■ **Work request**
Scan the entries below and report only how many lines contain "이용하는".

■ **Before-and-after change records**
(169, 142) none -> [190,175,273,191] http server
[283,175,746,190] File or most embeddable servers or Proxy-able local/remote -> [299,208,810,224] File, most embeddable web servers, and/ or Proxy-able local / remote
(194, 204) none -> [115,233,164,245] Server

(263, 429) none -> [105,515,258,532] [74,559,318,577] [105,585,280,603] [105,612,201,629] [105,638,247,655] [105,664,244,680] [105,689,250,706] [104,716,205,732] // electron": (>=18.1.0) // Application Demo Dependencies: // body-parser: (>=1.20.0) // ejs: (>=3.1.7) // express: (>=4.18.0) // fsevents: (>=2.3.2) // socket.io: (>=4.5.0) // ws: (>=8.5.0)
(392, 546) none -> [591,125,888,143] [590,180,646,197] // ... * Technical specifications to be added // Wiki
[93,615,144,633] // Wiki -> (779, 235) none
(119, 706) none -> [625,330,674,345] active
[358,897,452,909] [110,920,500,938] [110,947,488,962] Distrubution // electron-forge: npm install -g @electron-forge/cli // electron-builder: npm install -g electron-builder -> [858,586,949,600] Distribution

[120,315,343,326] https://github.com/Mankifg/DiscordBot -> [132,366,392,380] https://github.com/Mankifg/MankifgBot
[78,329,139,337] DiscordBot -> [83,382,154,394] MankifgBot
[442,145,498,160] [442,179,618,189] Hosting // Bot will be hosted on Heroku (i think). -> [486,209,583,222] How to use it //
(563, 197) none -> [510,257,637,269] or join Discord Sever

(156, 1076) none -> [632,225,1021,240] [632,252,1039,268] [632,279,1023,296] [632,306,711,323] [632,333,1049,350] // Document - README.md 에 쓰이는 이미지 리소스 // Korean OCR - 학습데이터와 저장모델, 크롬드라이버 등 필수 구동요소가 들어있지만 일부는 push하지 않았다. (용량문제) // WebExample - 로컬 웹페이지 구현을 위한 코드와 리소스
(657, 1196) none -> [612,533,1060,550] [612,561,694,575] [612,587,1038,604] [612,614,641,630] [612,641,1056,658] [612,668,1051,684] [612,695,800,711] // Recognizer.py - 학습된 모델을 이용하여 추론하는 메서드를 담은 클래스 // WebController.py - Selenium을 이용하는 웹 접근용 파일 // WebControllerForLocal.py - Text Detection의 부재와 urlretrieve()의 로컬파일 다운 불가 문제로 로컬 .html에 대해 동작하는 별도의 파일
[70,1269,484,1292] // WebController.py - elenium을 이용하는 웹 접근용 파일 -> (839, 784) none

■ **Answer to the exercise**
2